Why is this? The study notes that language models are "generally implemented with Transformers, which scale poorly to long sequences." They have what's called a 'context window' which is how many words surrounding a key word are taken into account when a language model generates a response. 

There is a "distinctive U curve" in accuracy for language models where, the closer to the middle of a dataset, key information is, the lower the chances of a model noticing it are. In a test in which models were asked to retrieve specific information from a series of different documents, its performance when the information was in the middle was "lower than its performance when predicting without any documents" at all.

So why not just make the context window wider? After all, a study from Meta scientists published a month earlier evidenced that it could increase context window size by up to sixteen times using Position Interpolation. However, the Stamford study notes that results when the full prompt didn't fit in the window saw a "nearly superimposed" curve in its results.
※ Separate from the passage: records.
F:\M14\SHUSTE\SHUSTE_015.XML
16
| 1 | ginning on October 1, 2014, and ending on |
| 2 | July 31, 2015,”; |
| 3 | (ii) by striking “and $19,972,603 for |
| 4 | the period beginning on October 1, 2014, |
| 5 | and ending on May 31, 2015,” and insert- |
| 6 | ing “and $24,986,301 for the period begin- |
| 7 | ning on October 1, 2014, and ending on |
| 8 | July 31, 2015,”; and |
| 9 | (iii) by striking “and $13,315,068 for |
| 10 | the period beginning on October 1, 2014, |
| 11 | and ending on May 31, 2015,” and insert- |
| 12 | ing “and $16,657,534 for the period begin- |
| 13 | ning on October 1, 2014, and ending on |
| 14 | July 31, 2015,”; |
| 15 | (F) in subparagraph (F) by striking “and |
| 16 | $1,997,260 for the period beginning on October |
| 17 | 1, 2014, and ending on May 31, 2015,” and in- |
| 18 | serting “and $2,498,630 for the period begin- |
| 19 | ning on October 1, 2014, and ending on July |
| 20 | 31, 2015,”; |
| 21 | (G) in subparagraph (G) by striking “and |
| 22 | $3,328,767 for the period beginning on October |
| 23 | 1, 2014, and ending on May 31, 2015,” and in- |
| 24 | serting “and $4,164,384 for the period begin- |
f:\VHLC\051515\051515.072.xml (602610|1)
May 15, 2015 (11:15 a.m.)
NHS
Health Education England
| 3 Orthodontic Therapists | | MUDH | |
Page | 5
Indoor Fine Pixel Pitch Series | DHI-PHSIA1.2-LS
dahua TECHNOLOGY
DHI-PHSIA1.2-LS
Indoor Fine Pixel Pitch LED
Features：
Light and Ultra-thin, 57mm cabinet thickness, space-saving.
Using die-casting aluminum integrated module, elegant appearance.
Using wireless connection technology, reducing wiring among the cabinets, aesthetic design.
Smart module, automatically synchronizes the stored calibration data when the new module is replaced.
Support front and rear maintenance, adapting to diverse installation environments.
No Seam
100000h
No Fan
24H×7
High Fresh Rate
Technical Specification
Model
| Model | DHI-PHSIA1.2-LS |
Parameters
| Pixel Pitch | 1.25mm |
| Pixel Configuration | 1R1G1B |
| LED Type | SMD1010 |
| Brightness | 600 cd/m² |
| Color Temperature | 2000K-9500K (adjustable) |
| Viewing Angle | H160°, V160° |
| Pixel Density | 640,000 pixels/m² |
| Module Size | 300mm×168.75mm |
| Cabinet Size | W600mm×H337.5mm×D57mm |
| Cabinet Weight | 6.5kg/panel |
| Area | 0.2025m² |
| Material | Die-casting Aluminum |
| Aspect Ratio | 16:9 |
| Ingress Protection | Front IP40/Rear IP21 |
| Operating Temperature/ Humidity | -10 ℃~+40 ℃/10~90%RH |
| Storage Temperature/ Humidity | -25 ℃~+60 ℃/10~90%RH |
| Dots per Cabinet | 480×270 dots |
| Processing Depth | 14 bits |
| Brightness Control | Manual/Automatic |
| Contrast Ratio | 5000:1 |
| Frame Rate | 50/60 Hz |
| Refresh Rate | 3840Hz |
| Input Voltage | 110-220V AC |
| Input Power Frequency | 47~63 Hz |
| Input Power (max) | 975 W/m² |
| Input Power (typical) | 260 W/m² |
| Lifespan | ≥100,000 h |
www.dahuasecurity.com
It's not just students and tech firms conducting this kind of research, a number of financial institutions are also hiring to test the limits of AI bots. Bloomberg, which is creating BloombergGPT, is hiring for multiple senior AI researchers that can earn a salary upwards of $300k. JPMorgan, which is developing financial advice bot IndexGPT, is hiring AI focused staff at a significant rate comparative to other banks, in both a production and research capacity. If you want any hope of succeeding in those roles, you'll learn how to put important prompt information as far away from the middle as possible.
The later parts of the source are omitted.